# MATERIAL FOR THE TASK
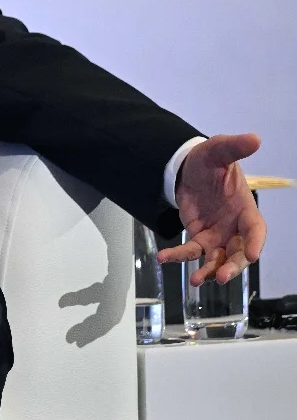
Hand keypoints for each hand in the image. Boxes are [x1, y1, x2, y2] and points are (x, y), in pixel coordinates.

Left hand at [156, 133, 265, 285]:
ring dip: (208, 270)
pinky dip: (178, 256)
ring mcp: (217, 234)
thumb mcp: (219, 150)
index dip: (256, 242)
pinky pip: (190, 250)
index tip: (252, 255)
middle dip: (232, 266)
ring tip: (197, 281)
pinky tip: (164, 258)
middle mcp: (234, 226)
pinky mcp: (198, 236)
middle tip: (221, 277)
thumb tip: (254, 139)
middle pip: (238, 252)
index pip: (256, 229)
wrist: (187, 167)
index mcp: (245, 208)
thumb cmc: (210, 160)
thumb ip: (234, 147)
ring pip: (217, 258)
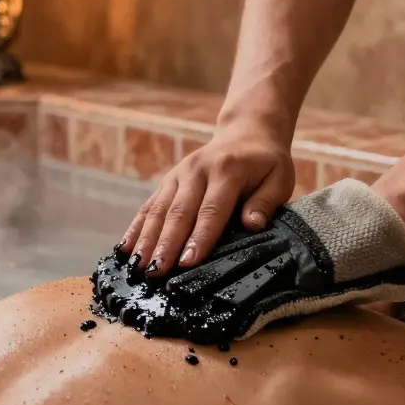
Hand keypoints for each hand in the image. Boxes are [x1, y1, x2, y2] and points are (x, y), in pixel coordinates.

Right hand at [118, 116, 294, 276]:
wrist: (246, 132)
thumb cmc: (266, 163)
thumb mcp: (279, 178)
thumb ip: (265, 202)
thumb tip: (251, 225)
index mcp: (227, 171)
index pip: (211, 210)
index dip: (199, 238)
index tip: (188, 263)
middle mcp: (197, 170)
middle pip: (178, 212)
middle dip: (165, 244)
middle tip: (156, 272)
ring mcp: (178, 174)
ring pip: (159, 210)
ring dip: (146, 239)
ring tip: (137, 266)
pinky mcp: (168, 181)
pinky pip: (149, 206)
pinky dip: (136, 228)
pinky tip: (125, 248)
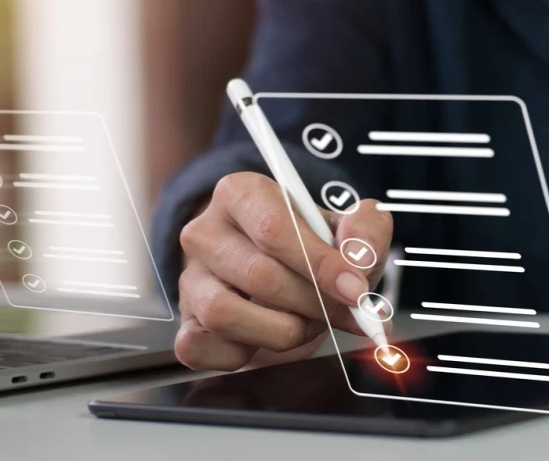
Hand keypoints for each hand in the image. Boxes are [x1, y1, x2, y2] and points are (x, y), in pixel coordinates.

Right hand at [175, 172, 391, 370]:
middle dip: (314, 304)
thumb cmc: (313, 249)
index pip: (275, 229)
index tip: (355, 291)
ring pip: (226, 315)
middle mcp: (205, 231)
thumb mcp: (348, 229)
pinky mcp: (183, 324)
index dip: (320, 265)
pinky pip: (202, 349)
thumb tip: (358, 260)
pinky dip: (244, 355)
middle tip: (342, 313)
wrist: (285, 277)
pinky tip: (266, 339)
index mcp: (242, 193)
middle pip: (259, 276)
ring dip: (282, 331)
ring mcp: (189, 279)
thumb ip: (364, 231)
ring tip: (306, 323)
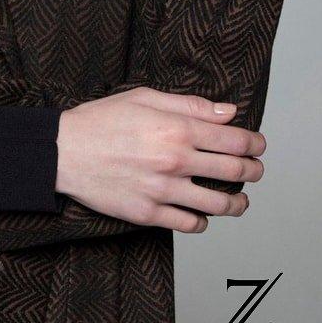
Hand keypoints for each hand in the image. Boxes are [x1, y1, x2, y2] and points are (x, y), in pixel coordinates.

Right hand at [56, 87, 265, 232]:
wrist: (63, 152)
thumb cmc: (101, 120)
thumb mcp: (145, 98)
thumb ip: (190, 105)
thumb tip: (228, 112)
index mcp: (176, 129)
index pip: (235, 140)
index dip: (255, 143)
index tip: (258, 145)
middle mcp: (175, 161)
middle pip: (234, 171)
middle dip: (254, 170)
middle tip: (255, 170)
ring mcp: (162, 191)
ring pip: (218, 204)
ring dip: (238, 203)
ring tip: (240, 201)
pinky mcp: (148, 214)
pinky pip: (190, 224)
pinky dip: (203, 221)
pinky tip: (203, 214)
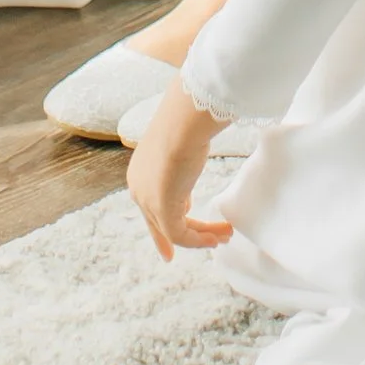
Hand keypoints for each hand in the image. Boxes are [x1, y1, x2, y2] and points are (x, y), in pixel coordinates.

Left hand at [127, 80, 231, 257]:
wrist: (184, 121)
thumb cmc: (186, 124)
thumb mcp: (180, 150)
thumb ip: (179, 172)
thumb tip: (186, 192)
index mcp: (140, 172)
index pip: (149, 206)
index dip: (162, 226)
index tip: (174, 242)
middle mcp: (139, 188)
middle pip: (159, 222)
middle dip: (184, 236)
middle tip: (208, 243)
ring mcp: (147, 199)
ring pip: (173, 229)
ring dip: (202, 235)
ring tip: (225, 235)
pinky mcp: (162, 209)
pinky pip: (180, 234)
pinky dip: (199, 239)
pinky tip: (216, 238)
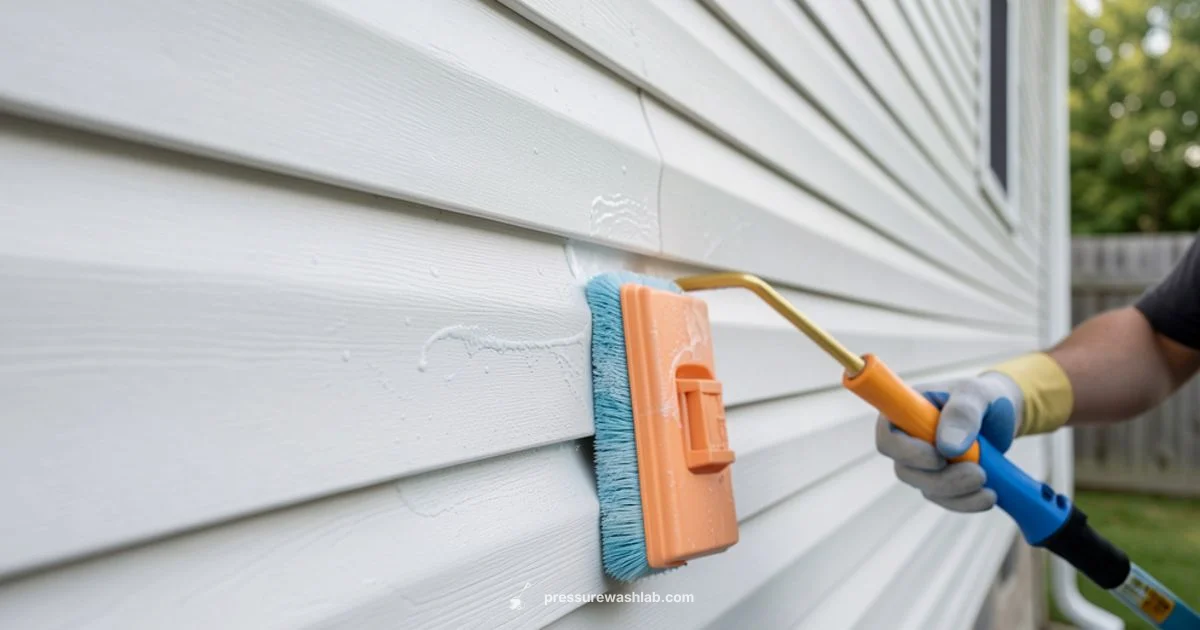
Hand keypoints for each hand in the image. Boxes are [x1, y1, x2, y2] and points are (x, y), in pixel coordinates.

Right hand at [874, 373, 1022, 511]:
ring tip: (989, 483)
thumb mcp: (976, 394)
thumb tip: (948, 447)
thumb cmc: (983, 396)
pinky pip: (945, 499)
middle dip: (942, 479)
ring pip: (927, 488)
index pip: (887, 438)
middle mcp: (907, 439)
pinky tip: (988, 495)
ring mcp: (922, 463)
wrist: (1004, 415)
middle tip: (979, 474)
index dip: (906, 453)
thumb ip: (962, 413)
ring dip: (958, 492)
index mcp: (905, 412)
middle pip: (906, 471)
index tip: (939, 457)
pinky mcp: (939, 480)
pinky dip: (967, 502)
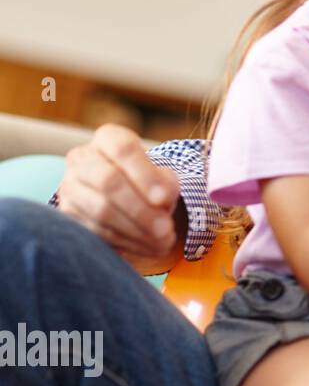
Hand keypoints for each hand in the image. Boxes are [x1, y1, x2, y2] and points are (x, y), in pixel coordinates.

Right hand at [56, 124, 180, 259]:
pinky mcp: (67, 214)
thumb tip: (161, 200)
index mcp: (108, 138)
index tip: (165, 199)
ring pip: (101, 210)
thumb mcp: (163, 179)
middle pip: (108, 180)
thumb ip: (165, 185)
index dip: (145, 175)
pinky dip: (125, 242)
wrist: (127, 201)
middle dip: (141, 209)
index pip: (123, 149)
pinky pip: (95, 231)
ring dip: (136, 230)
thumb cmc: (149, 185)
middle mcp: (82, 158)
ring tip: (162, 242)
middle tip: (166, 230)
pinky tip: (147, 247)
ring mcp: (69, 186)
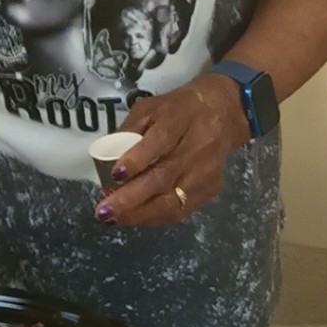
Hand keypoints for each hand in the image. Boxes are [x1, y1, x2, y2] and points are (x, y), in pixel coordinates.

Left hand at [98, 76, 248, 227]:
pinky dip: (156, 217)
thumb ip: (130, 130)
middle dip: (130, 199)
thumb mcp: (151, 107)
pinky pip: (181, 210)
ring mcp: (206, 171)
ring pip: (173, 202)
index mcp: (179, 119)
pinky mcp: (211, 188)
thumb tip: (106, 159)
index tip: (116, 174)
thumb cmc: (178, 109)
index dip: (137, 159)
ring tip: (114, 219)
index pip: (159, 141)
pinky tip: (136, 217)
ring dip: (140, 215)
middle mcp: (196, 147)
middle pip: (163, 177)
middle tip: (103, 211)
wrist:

# WHAT YOU NEED TO DO
Please retype the records above exactly, excluding every picture.

# ANSWER SECTION
Hand keypoints for each hand in the image. Boxes are [x1, y1, x2, y2] and points are (x, y), in pixel coordinates.

Left hand at [156, 133, 265, 285]:
ring dip: (208, 270)
pinky dip: (178, 256)
ring mcp: (217, 234)
thumb mcp: (219, 150)
index dip: (256, 242)
pinky pip: (190, 250)
index tip: (252, 255)
middle dip: (232, 266)
ring tip: (197, 281)
pinky tip: (164, 258)
middle mcp: (234, 226)
pinky mcp: (198, 236)
middle tip: (221, 277)
thumb tip: (254, 139)
middle pip: (238, 252)
index pip: (256, 229)
wrist: (187, 167)
index mcp: (245, 208)
thumb cmc: (210, 160)
thumb ip: (234, 147)
ring pip: (217, 258)
Hand keypoints for each hand in the image. Boxes are [x1, y1, x2, y2] and points are (x, y), in pixel coordinates.

Right hand at [118, 116, 294, 276]:
wrist: (246, 132)
thumb cmc: (266, 163)
thumb mcp: (279, 178)
thumb ip: (265, 202)
thumb tip: (251, 225)
index mcp: (227, 171)
index pip: (211, 210)
index dip: (199, 238)
index tip: (188, 263)
middle mcp: (197, 170)
middle pip: (178, 212)
middle dip: (165, 244)
middle tip: (156, 272)
ring mcp: (178, 174)
ring pip: (159, 210)
ring dip: (146, 239)
ring tip: (137, 266)
pinky mcp: (168, 181)
pinky pip: (149, 206)
pinky dip: (136, 228)
pinky tip: (125, 248)
Hand keypoints for each hand in the image. Boxes are [x1, y1, x2, y2] and points are (x, y), in pixel coordinates.

Right hand at [175, 172, 391, 370]:
middle dip: (314, 304)
thumb cmc: (313, 249)
index pip: (275, 229)
index tip: (355, 291)
ring pip: (226, 315)
middle mcp: (205, 231)
thumb mcp: (348, 229)
pinky mcp: (183, 324)
index dip: (320, 265)
pinky pip: (202, 349)
thumb tip: (358, 260)
pinky dip: (244, 355)
middle tip: (342, 313)
wrist: (285, 277)
pinky tip: (266, 339)
index mcp: (242, 193)
middle pip: (259, 276)
ring dip: (282, 331)
ring mcp: (189, 279)
thumb ip: (364, 231)
ring tip: (306, 323)
Hand keypoints for each hand in the image. Boxes are [x1, y1, x2, y2] and points are (x, y), in pixel coordinates.

Right hand at [56, 87, 265, 232]:
wrist: (63, 152)
thumb cmc: (101, 120)
thumb mcp: (145, 98)
thumb ip: (190, 105)
thumb tip: (228, 112)
index mcp: (176, 129)
index pip: (235, 140)
index dip: (255, 143)
index tip: (258, 145)
middle mcp: (175, 161)
middle pip: (234, 171)
middle dip: (254, 170)
middle tip: (255, 170)
ring mcp: (162, 191)
ring pip: (218, 204)
ring dip: (238, 203)
ring tip: (240, 201)
pinky mcp: (148, 214)
pinky pip: (190, 224)
pinky dip: (203, 221)
pinky tip: (203, 214)
Hand keypoints for each hand in the image. Boxes are [x1, y1, x2, y2] and points are (x, y), in pixel coordinates.

Left hand at [127, 80, 231, 257]:
wrist: (184, 121)
thumb cmc: (186, 124)
thumb mcp: (180, 150)
thumb ip: (179, 172)
thumb tip: (186, 192)
index mcp: (140, 172)
index pip: (149, 206)
index dip: (162, 226)
index tip: (174, 242)
middle mcp: (139, 188)
middle pip: (159, 222)
middle dip: (184, 236)
middle tip: (208, 243)
ring mcp: (147, 199)
ring pip: (173, 229)
ring dip: (202, 235)
ring tip: (225, 235)
pinky mcp: (162, 209)
pinky pip: (180, 234)
pinky dip: (199, 239)
pinky tip: (216, 238)
Hand keypoints for each hand in the image. Boxes are [x1, y1, x2, y2] and points are (x, y), in pixel coordinates.

Right hand at [874, 373, 1022, 511]:
ring tip: (989, 483)
thumb mcp: (976, 394)
thumb tip: (948, 447)
thumb cmc: (983, 396)
pinky pip: (945, 499)
middle dip: (942, 479)
ring pip: (927, 488)
index pip: (887, 438)
middle mcp: (907, 439)
pinky tip: (988, 495)
ring mcp: (922, 463)
wrist: (1004, 415)
middle tip: (979, 474)
index dip: (906, 453)
thumb ip: (962, 413)
ring dip: (958, 492)
index mcp: (905, 412)
middle pip: (906, 471)
index tip: (939, 457)
pinky mcp: (939, 480)
pinky dip: (967, 502)
Hand keypoints for each hand in the image. Boxes are [x1, y1, x2, y2] and points are (x, y), in pixel coordinates.

Right hand at [56, 124, 180, 259]:
pinky mcp: (67, 214)
thumb tip: (161, 200)
index mcp: (108, 138)
index tip: (165, 199)
ring pip: (101, 210)
thumb mcp: (163, 179)
middle pip: (108, 180)
thumb ip: (165, 185)
index dip: (145, 175)
pinky dip: (125, 242)
wrist: (127, 201)
middle dip: (141, 209)
index pip: (123, 149)
pinky pip: (95, 231)
ring dip: (136, 230)
thumb cmc: (149, 185)
middle mcp: (82, 158)
ring tip: (162, 242)
middle tip: (166, 230)
pinky tip: (147, 247)
ring mcp: (69, 186)
Hand keypoints for each hand in the image. Boxes are [x1, y1, x2, y2] and points are (x, y), in pixel coordinates.

Left hand at [98, 76, 248, 227]:
pinky dip: (156, 217)
thumb ip: (130, 130)
middle dip: (130, 199)
thumb mcp: (151, 107)
pinky pip: (181, 210)
ring mcp: (206, 171)
ring pip: (173, 202)
index mcp: (179, 119)
pinky mcp: (211, 188)
thumb tip: (106, 159)
index tip: (116, 174)
thumb cmc: (178, 109)
index dip: (137, 159)
ring tip: (114, 219)
index pip: (159, 141)
pinky tip: (136, 217)
ring dip: (140, 215)
middle mcp: (196, 147)
middle pip: (163, 177)
middle tip: (103, 211)
wrist:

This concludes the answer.